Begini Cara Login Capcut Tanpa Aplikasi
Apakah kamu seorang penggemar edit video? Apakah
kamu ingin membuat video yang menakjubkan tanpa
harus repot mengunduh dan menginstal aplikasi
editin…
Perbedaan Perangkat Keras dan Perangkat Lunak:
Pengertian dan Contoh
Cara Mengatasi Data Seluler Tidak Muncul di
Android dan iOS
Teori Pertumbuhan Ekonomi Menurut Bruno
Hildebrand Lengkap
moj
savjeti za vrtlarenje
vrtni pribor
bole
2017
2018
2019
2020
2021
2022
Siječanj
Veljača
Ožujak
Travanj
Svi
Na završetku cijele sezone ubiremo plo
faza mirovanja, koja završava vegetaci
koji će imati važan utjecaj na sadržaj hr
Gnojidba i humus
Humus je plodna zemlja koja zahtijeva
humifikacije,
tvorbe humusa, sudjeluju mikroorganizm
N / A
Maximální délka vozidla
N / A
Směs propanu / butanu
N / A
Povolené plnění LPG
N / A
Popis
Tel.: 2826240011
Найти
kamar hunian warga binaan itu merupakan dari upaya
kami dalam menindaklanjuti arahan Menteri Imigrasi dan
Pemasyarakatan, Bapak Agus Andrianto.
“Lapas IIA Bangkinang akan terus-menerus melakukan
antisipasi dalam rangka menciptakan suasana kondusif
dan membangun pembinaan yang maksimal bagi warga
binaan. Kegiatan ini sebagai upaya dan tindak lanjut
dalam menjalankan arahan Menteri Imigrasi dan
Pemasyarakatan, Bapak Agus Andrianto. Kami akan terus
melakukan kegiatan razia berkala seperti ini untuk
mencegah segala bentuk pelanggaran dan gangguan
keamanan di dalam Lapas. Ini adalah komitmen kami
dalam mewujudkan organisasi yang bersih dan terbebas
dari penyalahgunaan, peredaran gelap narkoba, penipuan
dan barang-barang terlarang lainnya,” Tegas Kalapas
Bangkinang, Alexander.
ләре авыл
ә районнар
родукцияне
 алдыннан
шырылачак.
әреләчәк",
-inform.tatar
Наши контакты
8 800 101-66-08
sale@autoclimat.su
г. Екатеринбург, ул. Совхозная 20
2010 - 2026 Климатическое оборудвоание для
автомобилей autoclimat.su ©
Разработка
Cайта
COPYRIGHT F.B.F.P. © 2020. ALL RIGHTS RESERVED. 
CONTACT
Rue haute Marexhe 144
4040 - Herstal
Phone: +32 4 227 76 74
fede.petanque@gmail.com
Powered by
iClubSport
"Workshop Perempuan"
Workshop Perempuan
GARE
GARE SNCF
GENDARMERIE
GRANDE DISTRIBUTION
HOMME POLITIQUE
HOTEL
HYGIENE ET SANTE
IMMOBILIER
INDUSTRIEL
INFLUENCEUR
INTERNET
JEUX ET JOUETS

--

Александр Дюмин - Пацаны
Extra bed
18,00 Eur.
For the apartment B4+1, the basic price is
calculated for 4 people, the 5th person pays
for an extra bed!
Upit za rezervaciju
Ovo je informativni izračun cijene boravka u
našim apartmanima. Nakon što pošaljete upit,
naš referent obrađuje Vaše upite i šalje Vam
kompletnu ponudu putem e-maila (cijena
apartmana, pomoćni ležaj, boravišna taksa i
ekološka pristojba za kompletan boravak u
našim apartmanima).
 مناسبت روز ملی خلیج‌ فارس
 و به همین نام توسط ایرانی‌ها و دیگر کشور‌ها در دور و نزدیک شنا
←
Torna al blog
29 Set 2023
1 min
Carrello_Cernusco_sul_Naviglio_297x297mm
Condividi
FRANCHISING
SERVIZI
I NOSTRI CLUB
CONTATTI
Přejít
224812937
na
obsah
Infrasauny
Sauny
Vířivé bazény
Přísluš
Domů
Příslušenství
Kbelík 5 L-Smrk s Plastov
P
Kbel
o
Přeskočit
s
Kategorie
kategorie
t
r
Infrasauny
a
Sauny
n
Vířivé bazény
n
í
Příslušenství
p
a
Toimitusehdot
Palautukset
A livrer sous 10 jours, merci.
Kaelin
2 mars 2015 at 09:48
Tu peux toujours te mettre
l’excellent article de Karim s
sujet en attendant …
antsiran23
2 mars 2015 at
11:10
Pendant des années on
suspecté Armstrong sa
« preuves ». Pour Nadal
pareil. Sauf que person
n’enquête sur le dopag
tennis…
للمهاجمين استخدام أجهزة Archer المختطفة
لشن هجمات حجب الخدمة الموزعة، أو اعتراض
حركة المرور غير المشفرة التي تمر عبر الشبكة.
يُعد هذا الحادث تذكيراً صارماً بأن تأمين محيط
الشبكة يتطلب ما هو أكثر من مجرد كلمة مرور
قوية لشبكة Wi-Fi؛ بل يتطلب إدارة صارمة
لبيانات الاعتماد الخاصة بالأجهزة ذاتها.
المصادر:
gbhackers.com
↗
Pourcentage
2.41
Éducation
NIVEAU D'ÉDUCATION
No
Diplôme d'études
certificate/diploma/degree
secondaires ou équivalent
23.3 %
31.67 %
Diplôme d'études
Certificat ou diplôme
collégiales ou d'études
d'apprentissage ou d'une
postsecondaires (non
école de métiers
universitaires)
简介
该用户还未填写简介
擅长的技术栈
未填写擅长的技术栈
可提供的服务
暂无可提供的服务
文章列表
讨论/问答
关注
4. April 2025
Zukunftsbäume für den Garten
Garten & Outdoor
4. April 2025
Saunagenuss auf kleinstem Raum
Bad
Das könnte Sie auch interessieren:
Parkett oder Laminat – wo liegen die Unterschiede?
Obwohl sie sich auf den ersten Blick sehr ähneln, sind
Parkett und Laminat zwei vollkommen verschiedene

**Work item**
How many lines in the entries above contain the string "Pemasyarakatan" with the same capitalization? Reply with the number only.

**Answer section**
2